Re: [DISCUSS] Handling string fields

Posted by Sebastian Rühl <sr...@apache.org>.
To give a little context:

In BACnet I have roundtrip tests implemented which takes some bytes, parses them and the serialize again. Here we are losing data because the 0x0 is just omitted and then never written again.

IMHO null terminated strings are something special (https://en.wikipedia.org/wiki/Null-terminated_string) and not related to the encoding itself (see section on character encoding on that page). For example Java is handling a special version of UTF-8 (https://en.wikipedia.org/wiki/UTF-8#Modified_UTF-8) which re-encodes 0 to not confuse null-terminated readers for backward compability. ASCII and UTF-8 itself are perfectly fine with 0x00 bytes in a string.
Also in my opinion the fact that 0-terminated strings are used belong to the protocol specific configuration and should be declared when strings are used or on top level.

Coming back to BACnet for example: I know the encoding and the length. And if it says it is UTF-8 (0x0) for example with a length of 6 I want to read a string with length of 6 and not randomly only 5 because some random vendor is using a null terminated string. So I want to avoid losing data.

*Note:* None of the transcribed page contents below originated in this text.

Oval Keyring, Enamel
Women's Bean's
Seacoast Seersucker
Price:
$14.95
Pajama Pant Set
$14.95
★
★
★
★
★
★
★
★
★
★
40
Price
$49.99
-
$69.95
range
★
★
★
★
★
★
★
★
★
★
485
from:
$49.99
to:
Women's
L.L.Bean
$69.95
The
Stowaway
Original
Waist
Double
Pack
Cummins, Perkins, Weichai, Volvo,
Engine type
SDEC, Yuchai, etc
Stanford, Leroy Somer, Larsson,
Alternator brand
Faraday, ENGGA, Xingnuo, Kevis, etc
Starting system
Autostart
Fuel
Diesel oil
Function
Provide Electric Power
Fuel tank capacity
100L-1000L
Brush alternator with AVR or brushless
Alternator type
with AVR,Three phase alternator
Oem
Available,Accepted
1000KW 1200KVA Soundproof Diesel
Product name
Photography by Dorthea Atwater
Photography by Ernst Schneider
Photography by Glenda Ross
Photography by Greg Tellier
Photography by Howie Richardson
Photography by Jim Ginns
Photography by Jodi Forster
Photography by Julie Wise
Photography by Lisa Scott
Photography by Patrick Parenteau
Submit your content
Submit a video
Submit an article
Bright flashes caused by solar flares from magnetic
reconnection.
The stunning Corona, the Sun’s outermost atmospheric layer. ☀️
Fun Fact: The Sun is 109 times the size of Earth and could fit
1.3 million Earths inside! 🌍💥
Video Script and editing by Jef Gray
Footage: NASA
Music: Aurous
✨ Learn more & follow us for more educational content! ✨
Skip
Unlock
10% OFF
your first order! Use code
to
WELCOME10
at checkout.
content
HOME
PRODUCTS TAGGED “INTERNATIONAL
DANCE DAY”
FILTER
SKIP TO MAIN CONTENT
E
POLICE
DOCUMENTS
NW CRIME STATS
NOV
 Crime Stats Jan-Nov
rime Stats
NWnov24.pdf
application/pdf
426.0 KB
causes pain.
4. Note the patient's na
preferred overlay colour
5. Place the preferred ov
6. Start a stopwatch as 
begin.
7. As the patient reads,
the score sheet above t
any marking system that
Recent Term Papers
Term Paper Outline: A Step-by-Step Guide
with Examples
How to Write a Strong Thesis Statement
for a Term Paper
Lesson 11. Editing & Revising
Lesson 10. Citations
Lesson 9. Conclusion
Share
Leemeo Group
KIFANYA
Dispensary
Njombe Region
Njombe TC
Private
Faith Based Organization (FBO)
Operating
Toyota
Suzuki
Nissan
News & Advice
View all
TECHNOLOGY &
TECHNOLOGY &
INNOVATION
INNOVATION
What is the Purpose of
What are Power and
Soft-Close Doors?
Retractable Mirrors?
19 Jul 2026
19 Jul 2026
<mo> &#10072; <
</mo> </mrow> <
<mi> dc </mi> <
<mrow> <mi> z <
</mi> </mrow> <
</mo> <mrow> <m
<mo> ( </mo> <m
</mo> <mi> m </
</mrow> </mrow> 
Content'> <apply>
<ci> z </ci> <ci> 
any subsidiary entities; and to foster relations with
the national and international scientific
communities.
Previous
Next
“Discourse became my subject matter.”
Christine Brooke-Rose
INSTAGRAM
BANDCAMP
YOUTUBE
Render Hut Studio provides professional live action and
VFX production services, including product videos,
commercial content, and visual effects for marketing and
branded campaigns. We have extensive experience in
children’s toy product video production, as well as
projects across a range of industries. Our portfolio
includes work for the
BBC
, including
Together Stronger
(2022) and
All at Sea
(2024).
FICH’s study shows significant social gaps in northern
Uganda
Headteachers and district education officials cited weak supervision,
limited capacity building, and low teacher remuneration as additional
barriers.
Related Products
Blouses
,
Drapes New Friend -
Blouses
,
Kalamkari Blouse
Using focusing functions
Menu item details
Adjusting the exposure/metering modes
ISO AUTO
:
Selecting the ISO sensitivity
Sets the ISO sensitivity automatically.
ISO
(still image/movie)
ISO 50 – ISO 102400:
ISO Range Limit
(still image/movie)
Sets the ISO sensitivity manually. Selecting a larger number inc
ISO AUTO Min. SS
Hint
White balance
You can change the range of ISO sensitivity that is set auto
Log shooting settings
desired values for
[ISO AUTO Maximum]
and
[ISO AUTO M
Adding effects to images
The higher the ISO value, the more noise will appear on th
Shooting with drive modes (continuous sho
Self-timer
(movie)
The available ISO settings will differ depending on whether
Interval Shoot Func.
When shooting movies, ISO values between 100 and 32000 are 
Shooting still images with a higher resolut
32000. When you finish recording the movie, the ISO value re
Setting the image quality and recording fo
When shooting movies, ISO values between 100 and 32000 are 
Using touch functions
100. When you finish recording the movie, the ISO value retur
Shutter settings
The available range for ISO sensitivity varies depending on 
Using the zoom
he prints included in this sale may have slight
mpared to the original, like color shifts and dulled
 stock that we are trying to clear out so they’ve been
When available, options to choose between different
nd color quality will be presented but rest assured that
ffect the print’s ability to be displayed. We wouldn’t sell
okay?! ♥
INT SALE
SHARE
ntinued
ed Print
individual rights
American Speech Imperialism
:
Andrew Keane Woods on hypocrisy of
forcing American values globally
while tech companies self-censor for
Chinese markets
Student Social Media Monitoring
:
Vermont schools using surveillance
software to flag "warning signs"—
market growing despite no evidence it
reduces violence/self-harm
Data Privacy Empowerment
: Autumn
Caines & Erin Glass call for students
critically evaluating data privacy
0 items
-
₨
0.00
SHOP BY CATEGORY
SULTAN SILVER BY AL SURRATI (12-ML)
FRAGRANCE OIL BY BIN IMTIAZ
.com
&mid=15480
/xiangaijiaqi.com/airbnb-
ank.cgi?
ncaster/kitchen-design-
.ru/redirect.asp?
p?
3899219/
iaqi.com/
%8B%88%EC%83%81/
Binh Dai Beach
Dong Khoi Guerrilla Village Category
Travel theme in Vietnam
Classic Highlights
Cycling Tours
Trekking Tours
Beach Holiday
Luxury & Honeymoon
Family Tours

As I said for me it should be part of the protocol spec and not low level hard coded into the ByteBased readers/writers.

Sebastian 

On 2022/11/07 13:59:53 Christofer Dutz wrote:
> Hi all,
> 
> I’m currently having a bit of a discussion with Sebastian. I would like to hear your opinion on this.
> 
> I recently updated the reader and writer to handle strings differently.
> 
> Previously we simply gobbled up all bytes and converted that into a string. This resulted in the desired string to be located in the beginning, followed by a 0x00 char, which usually nobody could really display and then some times followed by garbage chars (if you’re lucky with readable characters).
> 
> I made the string reader terminate the string as soon as it comes across the 0x00 byte (NULL-Byte).
> 
> Now Sebastian and I are arguing a bit for and against this. He thinks I broke the RandomPackets tests (which I obviously did and we’re currently trying to figure out why the test didn’t fail on the CI … or more, why it didn’t run at all)
> 
> I guess one option is to bring our mspec options into the game and simply define an option wehere we decide how we want to have string encoding handled. Question however ist: Which should be the default encoding?
> 
> I would like to argue for 0-terminated strings being the default as this is what I have seen being used in every protocol I have come across.
> 
> Sebasitan argues that simply interpreting all bytes of the stirng as a string should be the default.
> 
> 
> Now’s the time to ask what you folks think.